Go inside the lab of Scott Lowe from SKI’s Cancer Biology & Genetics Program.
What excites me the most about having smart, creative people in the lab is when they come up with ideas that I never could have imagined myself. My name is Scott Lowe and I'm chair of the cancer biology and genetics program at the Sloan Kettering Institute at Memorial Sloan Kettering Cancer Center. In my lab, we study cancer genetics, in particular how mutations that occur in cancer cells actually contribute to tumorigenesis, how they interact with other mutations to give rise to cancers that have different properties, behave differently in animal models or in patients.

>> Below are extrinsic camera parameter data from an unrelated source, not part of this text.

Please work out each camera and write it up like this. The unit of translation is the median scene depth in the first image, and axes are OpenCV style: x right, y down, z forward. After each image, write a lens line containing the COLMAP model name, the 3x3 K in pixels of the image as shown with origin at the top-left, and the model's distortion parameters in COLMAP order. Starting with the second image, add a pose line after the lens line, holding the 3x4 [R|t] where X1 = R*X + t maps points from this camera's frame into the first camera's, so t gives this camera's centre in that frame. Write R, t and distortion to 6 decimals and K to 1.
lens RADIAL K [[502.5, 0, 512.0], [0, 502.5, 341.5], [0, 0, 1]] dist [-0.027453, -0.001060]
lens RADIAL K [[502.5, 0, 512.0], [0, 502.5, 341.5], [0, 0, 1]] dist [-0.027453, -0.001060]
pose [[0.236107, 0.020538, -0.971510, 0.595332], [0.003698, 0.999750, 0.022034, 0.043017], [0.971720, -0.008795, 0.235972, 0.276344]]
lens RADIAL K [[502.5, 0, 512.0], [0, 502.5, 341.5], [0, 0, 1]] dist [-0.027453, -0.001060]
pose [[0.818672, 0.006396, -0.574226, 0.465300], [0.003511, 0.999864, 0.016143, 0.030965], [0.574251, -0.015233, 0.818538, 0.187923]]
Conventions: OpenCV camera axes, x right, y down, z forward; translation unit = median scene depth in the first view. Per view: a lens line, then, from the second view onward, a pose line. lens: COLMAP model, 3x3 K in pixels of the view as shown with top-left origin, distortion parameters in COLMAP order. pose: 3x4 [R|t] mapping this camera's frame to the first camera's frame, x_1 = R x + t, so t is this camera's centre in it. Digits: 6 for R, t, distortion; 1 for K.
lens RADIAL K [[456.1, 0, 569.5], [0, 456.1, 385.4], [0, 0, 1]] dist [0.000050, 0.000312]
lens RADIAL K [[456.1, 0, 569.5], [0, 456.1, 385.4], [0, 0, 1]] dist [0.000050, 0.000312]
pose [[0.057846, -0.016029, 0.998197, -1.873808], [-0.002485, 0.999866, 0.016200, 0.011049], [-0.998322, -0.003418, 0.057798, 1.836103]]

The reason we want to understand how gene mutations cause cancer is because we think that through that understanding we can ultimately exploit that information to try to identify vulnerabilities or so called Achilles heels of cancer cells that we could develop new therapies against. I see cancer biology in genetics as really at the epicenter of what goes on at SKI. I'm looking for people that are willing to work hard towards a question of interest.
But most importantly I think to me are two things. One is that they're creative, that they think about things from unique perspectives. And I also want people that will interact with others in the lab or others beyond the lab because I don't believe that it's possible for an individual to conduct cancer research or any research at the highest level without interacting with their environment. One thing I've learned over the years of being a mentor is that not all trainees are created equally. Some require a little push, some require a little pull.
I'm much more of a carrot person than a stick person and I guess I try to get things done by excessive enthusiasm. I think there's no question that my lab is the most fun lab at SKI. We like to work hard, but we also like to have fun. I think collectively that gives a really nice environment for trainees and me to interact.